A poll conducted on behalf of Gesher, a non-profit organization, in the days leading up to the 11th anniversary of Prime Minister Yitzhak Rabin's assassination reveals that 47.7 percent of the Israeli public believes that the disengagement from Gaza caused the greatest national rift.
According to the poll, only 38.8 percent said Rabin's murder was the most polarizing event in the country's history, with the bombing of the Altalena placing third at 3.6 percent.
According to the poll, those responsible for polarizing the public are first and foremost the politicians (42.1 percent), the media (39.4 percent) and finally the Rabbis (9.2 percent), the remaining 15.9 percent were undecided.

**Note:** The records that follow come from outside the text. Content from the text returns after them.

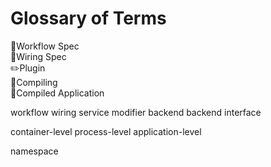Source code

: # Glossary of Terms


📓Workflow Spec\
📝Wiring Spec\
✏️Plugin\
🔧Compiling\
🏁Compiled Application


workflow
wiring
service
modifier
backend
backend interface



 container-level
 process-level
 application-level



 namespace
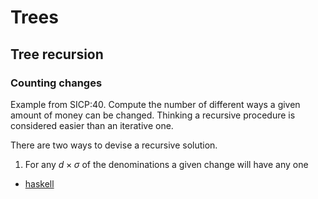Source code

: Trees
=====

Tree recursion
--------------

### Counting changes

Example from SICP:40. Compute the number of different ways a given
amount of money can be changed. Thinking a recursive procedure is
considered easier than an iterative one.

There are two ways to devise a recursive solution.

1.  For any $d \times \sigma$ of the denominations a given change will
    have any one

-   [haskell](code/haskell/count-changes.hs)
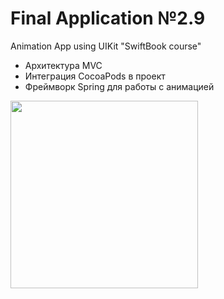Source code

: # Final Application №2.9
Animation App using UIKit "SwiftBook course"

- Архитектура MVC
- Интеграция CocoaPods в проект
- Фреймворк Spring для работы с анимацией

<img src="https://user-images.githubusercontent.com/93527566/184950597-1f24509a-a264-48c5-bfad-b95128b84e58.gif" style="width:300px;"/>
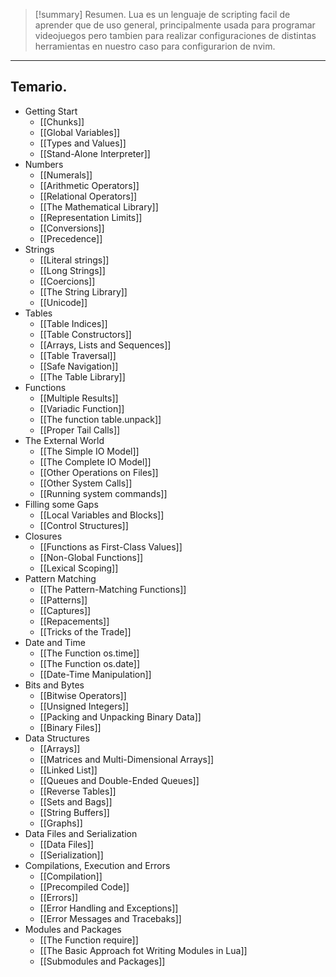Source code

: >[!summary] Resumen.
>Lua es un lenguaje de scripting facil de aprender que de uso general, principalmente usada para programar videojuegos pero tambien para realizar configuraciones de distintas herramientas en nuestro caso para configurarion de nvim.

---

## Temario.
- Getting Start
	- [[Chunks]]
	- [[Global Variables]]
	- [[Types and Values]]
	- [[Stand-Alone Interpreter]]
- Numbers
	- [[Numerals]]
	- [[Arithmetic Operators]]
	- [[Relational Operators]]
	- [[The Mathematical Library]]
	- [[Representation Limits]]
	- [[Conversions]]
	- [[Precedence]]
- Strings
	- [[Literal strings]]
	- [[Long Strings]]
	- [[Coercions]]
	- [[The String Library]]
	- [[Unicode]]
- Tables
	- [[Table Indices]]
	- [[Table Constructors]]
	- [[Arrays, Lists and Sequences]]
	- [[Table Traversal]]
	- [[Safe Navigation]]
	- [[The Table Library]]
- Functions
	- [[Multiple Results]]
	- [[Variadic Function]]
	- [[The function table.unpack]]
	- [[Proper Tail Calls]]
- The External World
	- [[The Simple IO Model]]
	- [[The Complete IO Model]]
	- [[Other Operations on Files]]
	- [[Other System Calls]]
	- [[Running system commands]]
- Filling some Gaps
	- [[Local Variables and Blocks]]
	- [[Control Structures]]
- Closures
	- [[Functions as First-Class Values]]
	- [[Non-Global Functions]]
	- [[Lexical Scoping]]
- Pattern Matching
	- [[The Pattern-Matching Functions]]
	- [[Patterns]]
	- [[Captures]]
	- [[Repacements]]
	- [[Tricks of the Trade]]
- Date and Time
	- [[The Function os.time]]
	- [[The Function os.date]]
	- [[Date-Time Manipulation]]
- Bits and Bytes
	- [[Bitwise Operators]]
	- [[Unsigned Integers]]
	- [[Packing and Unpacking Binary Data]]
	- [[Binary Files]]
- Data Structures
	- [[Arrays]]
	- [[Matrices and Multi-Dimensional Arrays]]
	- [[Linked List]]
	- [[Queues and Double-Ended Queues]]
	- [[Reverse Tables]]
	- [[Sets and Bags]]
	- [[String Buffers]]
	- [[Graphs]]
- Data Files and Serialization
	- [[Data Files]]
	- [[Serialization]]
- Compilations, Execution and Errors
	- [[Compilation]]
	- [[Precompiled Code]]
	- [[Errors]]
	- [[Error Handling and Exceptions]]
	- [[Error Messages and Tracebaks]]
- Modules and Packages
	- [[The Function require]]
	- [[The Basic Approach fot Writing Modules in Lua]]
	- [[Submodules and Packages]]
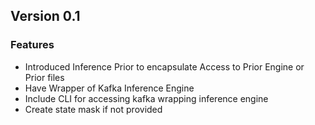 ## Version 0.1

### Features
* Introduced Inference Prior to encapsulate Access to Prior Engine or Prior files
* Have Wrapper of Kafka Inference Engine
* Include CLI for accessing kafka wrapping inference engine
* Create state mask if not provided
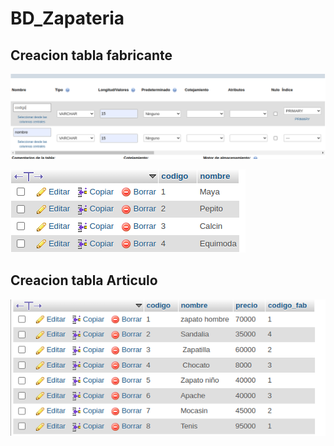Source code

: # BD_Zapateria

## Creacion tabla fabricante
![Fabricante](fabricante1.png)

![tabla](tabla.png)

## Creacion tabla Articulo
![articulo](articulo.png)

The poll also indicates that the most disliked group within the general population are the Haredim with 37 percent of Israelis stating they dislike them. Far behind are new immigrants from the former Soviet Union (15.2 percent), settlers (12.6 percent), kibbutzniks (7.4 percent) and people from the Tel-Aviv area (3.1 percent.
The poll also asked which group people saw as contributing the most to society – kibbutzniks take the lead with 20.1 percent, followed by settlers (16.2 percent), Tel-Avivians (11.9 percent), immigrants from the former Soviet Union (11.7 percent) and finally Haredim (7.7 percent).
Red light for politiciansThe survey was conducted by a branding company which polled 528 Israelis who represent an accurate sampling of the adult Hebrew speaking Jewish population.
These results should serve as a red light for politicians and national leaders who must completely alter their direction and pull a 180, says Shoshi Becker, CEO of Gesher.
"Besides the fact that the public sees them as responsible for sowing the hate," says Becker of politicians, "they should also be concerned about the polarization evident in the results. From our 35 years of experience we know that hate and demonization only evolve in a place where there is no room for common experience. The Gesher organization decided to designate Rabin's memorial day to a day of dialogue within the Israeli society to mend the split and prevent the next murder."
Teenagers, soldiers and ordinary citizens will arrive at the annual 'Dialogue Tent' in Tel Aviv's Rabin Square, meeting will be held between youths and other citizens throughout the day, with lectures from Education Minister Yuli Tamir, academics, Rabbis, media figures and film screenings.